(MATERIAL FOR THE TASK begins)

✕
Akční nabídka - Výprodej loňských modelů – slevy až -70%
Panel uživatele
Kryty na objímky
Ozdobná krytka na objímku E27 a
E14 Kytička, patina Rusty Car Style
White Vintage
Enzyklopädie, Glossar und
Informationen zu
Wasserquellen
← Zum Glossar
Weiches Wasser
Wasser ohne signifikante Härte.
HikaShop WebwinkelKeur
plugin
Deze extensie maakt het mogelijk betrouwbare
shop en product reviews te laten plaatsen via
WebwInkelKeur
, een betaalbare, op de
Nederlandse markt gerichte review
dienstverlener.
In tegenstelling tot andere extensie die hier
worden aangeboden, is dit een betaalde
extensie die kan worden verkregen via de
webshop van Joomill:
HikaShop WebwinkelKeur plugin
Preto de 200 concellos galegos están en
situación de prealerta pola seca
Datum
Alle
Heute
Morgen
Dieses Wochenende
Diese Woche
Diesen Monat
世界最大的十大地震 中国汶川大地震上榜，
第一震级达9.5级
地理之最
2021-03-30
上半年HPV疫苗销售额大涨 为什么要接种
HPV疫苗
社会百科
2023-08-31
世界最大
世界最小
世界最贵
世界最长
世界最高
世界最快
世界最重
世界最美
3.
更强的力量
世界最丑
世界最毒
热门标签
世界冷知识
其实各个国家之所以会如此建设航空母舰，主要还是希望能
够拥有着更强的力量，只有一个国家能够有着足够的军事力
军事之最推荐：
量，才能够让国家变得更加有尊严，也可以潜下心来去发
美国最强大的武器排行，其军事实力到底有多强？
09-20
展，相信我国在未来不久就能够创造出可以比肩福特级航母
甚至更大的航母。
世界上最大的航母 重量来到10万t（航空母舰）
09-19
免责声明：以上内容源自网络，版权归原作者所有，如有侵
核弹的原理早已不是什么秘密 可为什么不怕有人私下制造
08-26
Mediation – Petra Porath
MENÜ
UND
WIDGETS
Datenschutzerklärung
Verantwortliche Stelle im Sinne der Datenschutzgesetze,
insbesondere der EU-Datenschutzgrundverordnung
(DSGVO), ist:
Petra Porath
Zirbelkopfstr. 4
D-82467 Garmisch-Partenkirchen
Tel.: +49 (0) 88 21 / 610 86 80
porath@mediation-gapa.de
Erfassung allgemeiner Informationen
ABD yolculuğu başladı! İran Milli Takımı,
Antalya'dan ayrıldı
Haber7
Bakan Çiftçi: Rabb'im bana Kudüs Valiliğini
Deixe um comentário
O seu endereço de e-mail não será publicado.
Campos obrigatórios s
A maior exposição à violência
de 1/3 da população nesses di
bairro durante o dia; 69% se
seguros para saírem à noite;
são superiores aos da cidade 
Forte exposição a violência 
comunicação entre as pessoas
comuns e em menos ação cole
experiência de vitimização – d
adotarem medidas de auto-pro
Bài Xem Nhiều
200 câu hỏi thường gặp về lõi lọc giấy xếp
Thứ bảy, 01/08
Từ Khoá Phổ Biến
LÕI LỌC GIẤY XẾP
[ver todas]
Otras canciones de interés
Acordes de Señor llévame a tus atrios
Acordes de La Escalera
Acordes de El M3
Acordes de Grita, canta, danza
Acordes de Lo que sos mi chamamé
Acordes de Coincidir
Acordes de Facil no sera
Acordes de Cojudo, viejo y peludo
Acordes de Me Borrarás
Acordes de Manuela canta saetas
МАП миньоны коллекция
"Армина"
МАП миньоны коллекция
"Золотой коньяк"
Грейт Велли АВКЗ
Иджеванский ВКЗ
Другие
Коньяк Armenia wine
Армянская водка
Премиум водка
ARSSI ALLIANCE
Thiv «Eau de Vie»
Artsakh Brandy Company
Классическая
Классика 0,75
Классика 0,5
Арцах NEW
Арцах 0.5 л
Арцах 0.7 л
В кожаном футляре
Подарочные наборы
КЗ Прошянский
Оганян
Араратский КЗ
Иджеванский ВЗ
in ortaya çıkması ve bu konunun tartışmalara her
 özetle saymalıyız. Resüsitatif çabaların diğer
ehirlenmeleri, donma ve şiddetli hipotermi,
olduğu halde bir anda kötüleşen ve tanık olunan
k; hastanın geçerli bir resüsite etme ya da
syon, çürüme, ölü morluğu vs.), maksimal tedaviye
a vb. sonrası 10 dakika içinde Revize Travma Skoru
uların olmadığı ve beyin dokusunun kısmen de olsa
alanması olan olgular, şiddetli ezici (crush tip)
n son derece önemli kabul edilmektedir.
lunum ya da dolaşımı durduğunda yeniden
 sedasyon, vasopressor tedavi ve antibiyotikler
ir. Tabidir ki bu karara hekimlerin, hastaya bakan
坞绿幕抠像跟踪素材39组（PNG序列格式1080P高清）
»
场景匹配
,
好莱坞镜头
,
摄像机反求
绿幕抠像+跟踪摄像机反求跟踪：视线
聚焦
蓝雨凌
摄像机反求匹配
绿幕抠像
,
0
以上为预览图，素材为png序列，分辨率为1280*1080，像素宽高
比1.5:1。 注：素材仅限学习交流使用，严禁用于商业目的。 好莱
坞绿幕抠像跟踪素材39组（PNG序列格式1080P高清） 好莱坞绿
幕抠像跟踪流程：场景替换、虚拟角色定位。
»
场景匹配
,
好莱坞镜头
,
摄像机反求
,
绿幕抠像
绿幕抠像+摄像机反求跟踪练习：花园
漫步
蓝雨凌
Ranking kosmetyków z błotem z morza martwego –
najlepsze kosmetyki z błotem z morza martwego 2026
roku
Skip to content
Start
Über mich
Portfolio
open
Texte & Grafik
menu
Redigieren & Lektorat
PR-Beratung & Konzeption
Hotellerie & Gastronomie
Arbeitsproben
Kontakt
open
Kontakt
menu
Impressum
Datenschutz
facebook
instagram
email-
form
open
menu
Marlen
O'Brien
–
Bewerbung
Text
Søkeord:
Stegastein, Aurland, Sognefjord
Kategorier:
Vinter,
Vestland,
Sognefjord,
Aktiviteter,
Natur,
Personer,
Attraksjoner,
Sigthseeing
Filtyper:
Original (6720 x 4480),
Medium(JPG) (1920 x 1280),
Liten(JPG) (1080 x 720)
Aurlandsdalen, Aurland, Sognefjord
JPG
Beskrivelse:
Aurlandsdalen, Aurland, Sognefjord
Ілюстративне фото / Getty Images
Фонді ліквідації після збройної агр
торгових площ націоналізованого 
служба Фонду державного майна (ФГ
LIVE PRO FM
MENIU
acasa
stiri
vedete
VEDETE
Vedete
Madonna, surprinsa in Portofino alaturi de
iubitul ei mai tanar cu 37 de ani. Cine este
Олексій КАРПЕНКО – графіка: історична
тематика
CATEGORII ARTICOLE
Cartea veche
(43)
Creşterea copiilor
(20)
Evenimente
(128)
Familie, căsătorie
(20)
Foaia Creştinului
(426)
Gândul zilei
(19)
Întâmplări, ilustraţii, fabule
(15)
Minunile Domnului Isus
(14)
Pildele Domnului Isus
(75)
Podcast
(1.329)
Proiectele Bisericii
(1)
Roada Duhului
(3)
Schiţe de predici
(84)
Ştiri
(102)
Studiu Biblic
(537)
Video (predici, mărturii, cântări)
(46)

(MATERIAL FOR THE TASK ends)

PROBLEM STATEMENT:
Single out each line of the records above with the string "Isus" in it, and copy it.

YOUR RESPONSE:
Minunile Domnului Isus
Pildele Domnului Isus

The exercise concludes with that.